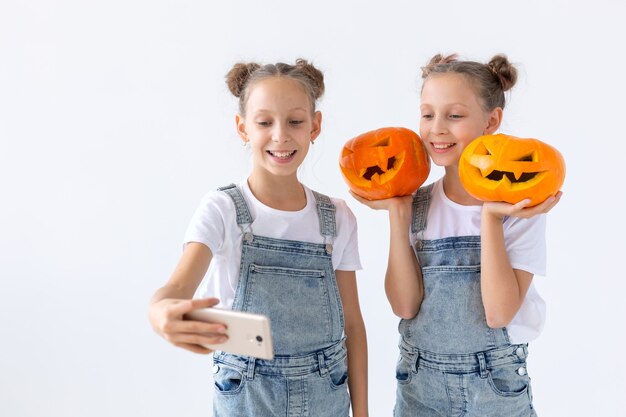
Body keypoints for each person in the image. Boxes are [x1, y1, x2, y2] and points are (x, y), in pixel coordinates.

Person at [148, 59, 368, 417]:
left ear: (315, 126)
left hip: (326, 396)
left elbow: (353, 325)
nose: (280, 135)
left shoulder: (338, 217)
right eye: (265, 122)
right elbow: (175, 288)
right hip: (248, 397)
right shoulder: (223, 210)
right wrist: (160, 313)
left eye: (295, 121)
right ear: (243, 128)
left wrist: (362, 413)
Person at [353, 54, 561, 417]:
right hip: (419, 386)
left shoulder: (519, 210)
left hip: (495, 388)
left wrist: (491, 219)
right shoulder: (417, 204)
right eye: (428, 114)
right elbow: (404, 306)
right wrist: (399, 218)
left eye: (455, 115)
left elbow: (499, 314)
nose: (437, 129)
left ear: (491, 121)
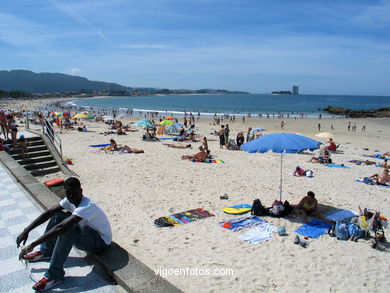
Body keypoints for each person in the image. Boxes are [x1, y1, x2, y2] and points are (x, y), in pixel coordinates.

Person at [17, 177, 112, 291]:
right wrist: (26, 230)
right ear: (65, 191)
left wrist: (32, 244)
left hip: (100, 243)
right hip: (87, 234)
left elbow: (61, 228)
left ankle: (54, 275)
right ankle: (47, 251)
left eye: (74, 193)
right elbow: (50, 212)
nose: (71, 196)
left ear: (81, 191)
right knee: (57, 215)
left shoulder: (86, 206)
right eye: (68, 193)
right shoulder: (69, 199)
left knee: (67, 229)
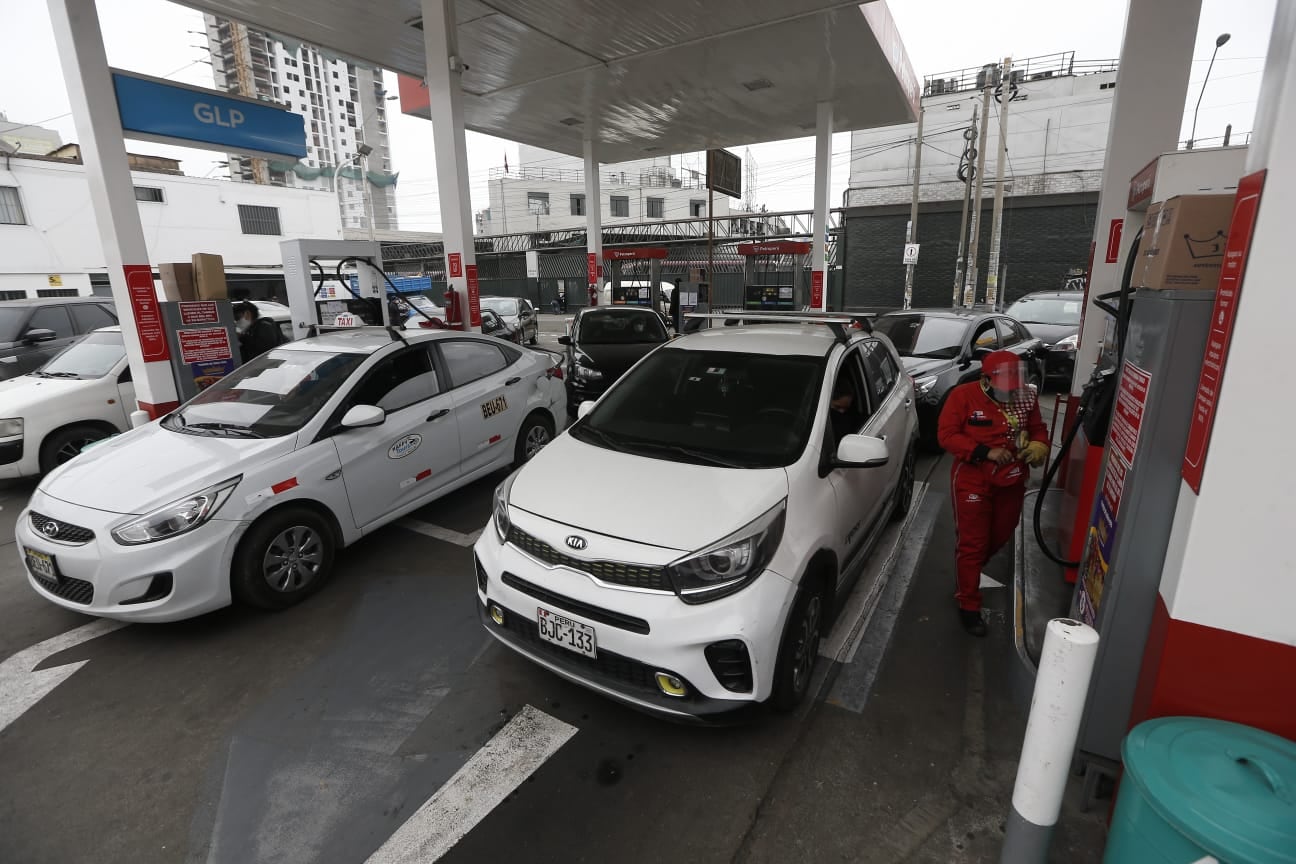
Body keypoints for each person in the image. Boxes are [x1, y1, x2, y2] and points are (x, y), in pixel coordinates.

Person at [937, 350, 1050, 637]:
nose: (1011, 394)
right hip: (973, 479)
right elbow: (947, 435)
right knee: (972, 544)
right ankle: (968, 603)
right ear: (986, 380)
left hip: (1012, 480)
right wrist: (984, 452)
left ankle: (968, 568)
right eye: (1005, 388)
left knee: (1000, 533)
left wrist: (1038, 446)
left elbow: (1038, 429)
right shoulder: (962, 396)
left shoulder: (1027, 396)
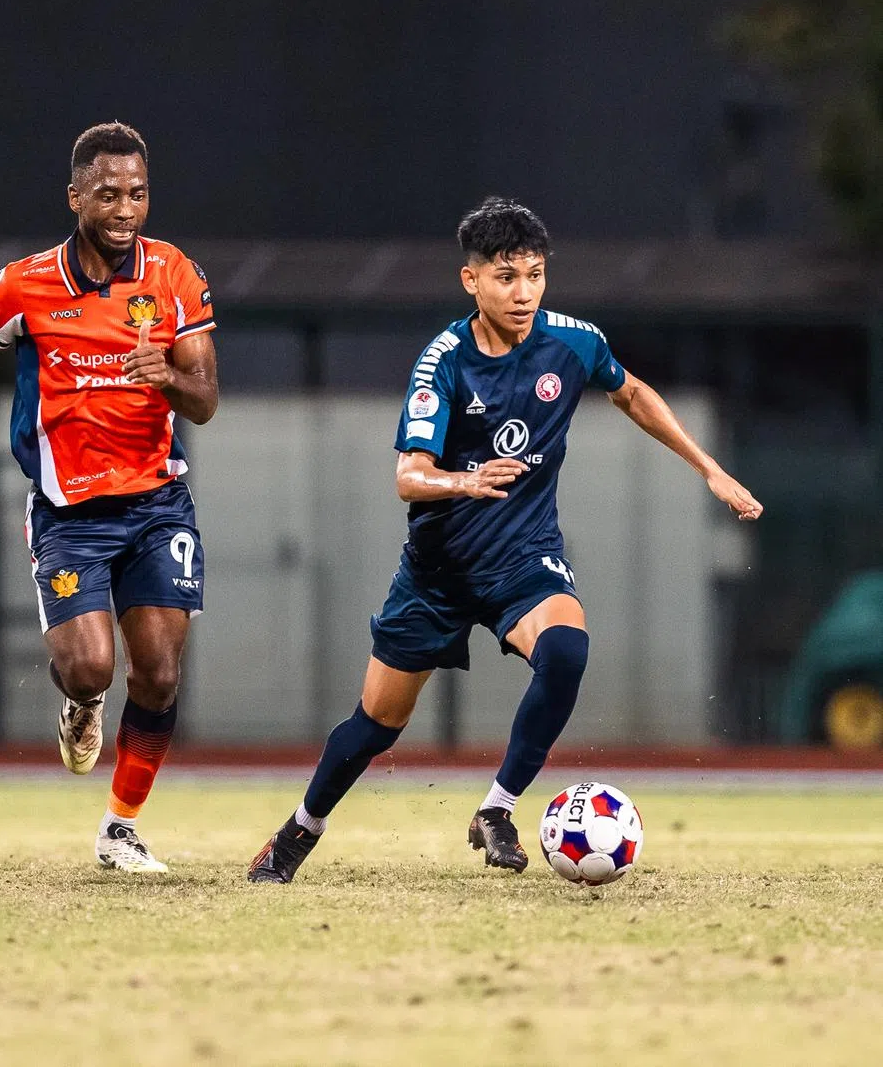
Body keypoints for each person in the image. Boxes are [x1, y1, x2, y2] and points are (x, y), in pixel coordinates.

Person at [248, 197, 761, 883]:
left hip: (523, 559)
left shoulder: (574, 342)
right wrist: (465, 481)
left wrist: (709, 469)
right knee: (376, 726)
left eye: (535, 275)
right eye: (506, 277)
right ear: (472, 280)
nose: (523, 293)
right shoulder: (444, 362)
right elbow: (408, 477)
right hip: (437, 573)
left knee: (566, 650)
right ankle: (299, 831)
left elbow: (632, 393)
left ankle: (496, 808)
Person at [0, 122, 218, 873]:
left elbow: (206, 399)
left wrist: (168, 377)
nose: (126, 209)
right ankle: (81, 705)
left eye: (138, 194)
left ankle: (120, 829)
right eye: (109, 195)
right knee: (91, 669)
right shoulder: (25, 284)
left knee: (159, 675)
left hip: (156, 504)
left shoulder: (174, 274)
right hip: (69, 512)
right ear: (76, 197)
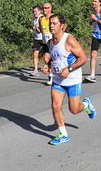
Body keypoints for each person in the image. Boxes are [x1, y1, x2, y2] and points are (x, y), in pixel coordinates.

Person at [41, 14, 96, 145]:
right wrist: (47, 66)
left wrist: (69, 69)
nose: (51, 26)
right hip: (58, 80)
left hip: (73, 80)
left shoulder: (69, 40)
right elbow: (54, 59)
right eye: (50, 24)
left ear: (62, 26)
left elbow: (83, 58)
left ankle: (86, 105)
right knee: (55, 106)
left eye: (54, 24)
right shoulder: (50, 42)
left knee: (74, 109)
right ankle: (63, 134)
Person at [37, 2, 54, 85]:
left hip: (54, 42)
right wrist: (37, 29)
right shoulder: (41, 19)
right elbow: (41, 30)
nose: (44, 9)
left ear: (50, 8)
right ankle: (51, 76)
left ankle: (56, 73)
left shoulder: (54, 17)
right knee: (47, 59)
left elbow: (64, 25)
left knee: (55, 58)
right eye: (43, 8)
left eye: (46, 8)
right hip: (45, 42)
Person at [29, 6, 44, 76]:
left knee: (48, 56)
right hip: (37, 39)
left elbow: (41, 30)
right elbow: (35, 27)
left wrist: (37, 28)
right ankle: (35, 70)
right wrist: (33, 29)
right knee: (35, 54)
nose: (34, 13)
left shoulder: (41, 18)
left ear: (39, 11)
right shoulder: (34, 18)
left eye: (36, 11)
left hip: (44, 39)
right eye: (34, 11)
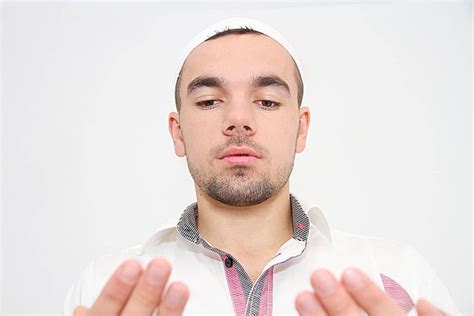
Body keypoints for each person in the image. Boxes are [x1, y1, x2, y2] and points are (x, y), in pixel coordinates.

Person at [65, 18, 457, 316]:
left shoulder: (398, 279)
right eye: (208, 102)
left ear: (301, 129)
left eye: (267, 101)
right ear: (178, 132)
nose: (238, 120)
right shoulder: (108, 290)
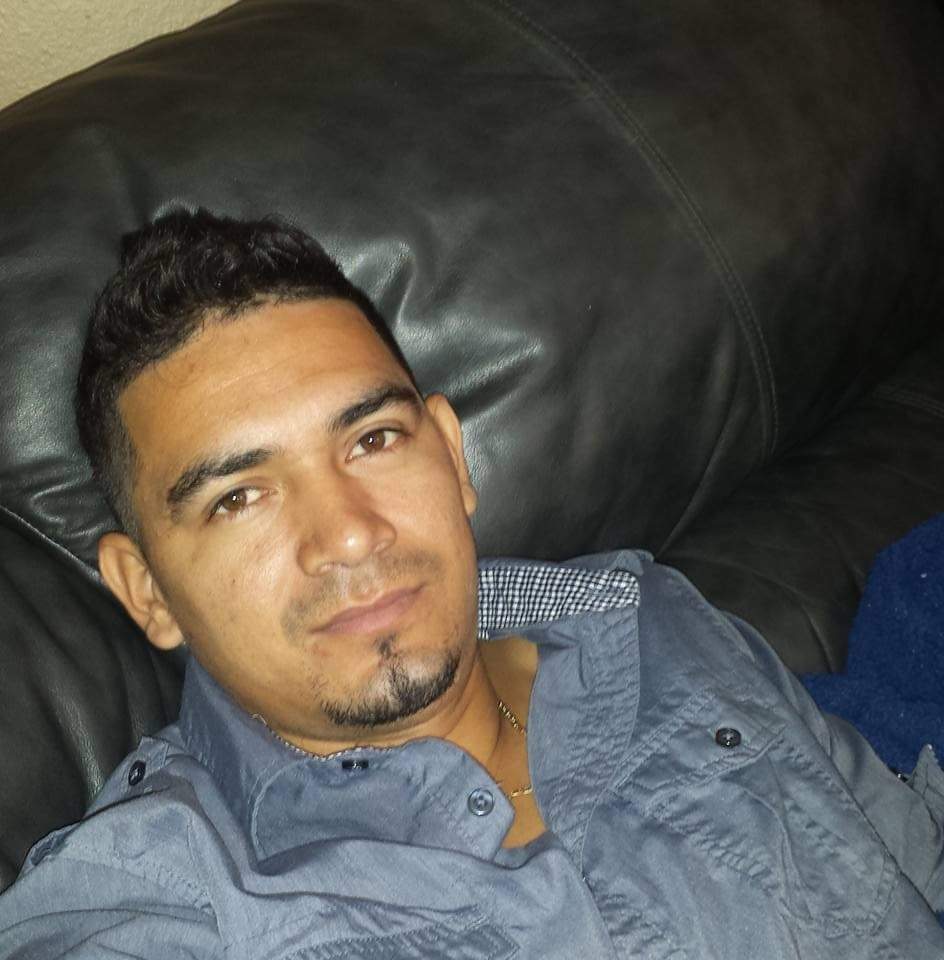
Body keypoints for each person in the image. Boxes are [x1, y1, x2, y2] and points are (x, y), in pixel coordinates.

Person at [1, 208, 943, 958]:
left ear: (452, 457)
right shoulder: (161, 899)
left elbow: (908, 861)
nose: (349, 534)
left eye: (373, 439)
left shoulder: (648, 616)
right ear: (147, 592)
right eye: (239, 496)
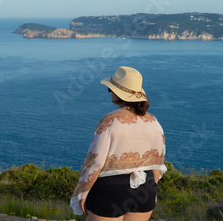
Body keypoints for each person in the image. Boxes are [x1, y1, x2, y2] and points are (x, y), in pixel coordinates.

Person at [70, 66, 167, 220]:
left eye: (111, 89)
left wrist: (83, 190)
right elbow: (157, 160)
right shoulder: (153, 121)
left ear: (118, 93)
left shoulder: (110, 121)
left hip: (110, 190)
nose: (110, 92)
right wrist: (152, 188)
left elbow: (96, 161)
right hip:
★ ★ ★ ★ ★
## How to complete this task
Among the records above, repeat exactly the line with "left ankle: (86, 105)", the line with "left eye: (46, 8)", and every line in between, and only those.

## Written solution
left ankle: (86, 105)
right knee: (55, 106)
left eye: (54, 24)
right shoulder: (50, 42)
left knee: (74, 109)
right ankle: (63, 134)
Person at [37, 2, 54, 85]:
left hip: (54, 42)
right wrist: (37, 29)
right shoulder: (41, 19)
right elbow: (41, 30)
nose: (44, 9)
left ear: (50, 8)
right ankle: (51, 76)
left ankle: (56, 73)
left shoulder: (54, 17)
right knee: (47, 59)
left elbow: (64, 25)
left knee: (55, 58)
right eye: (43, 8)
left eye: (46, 8)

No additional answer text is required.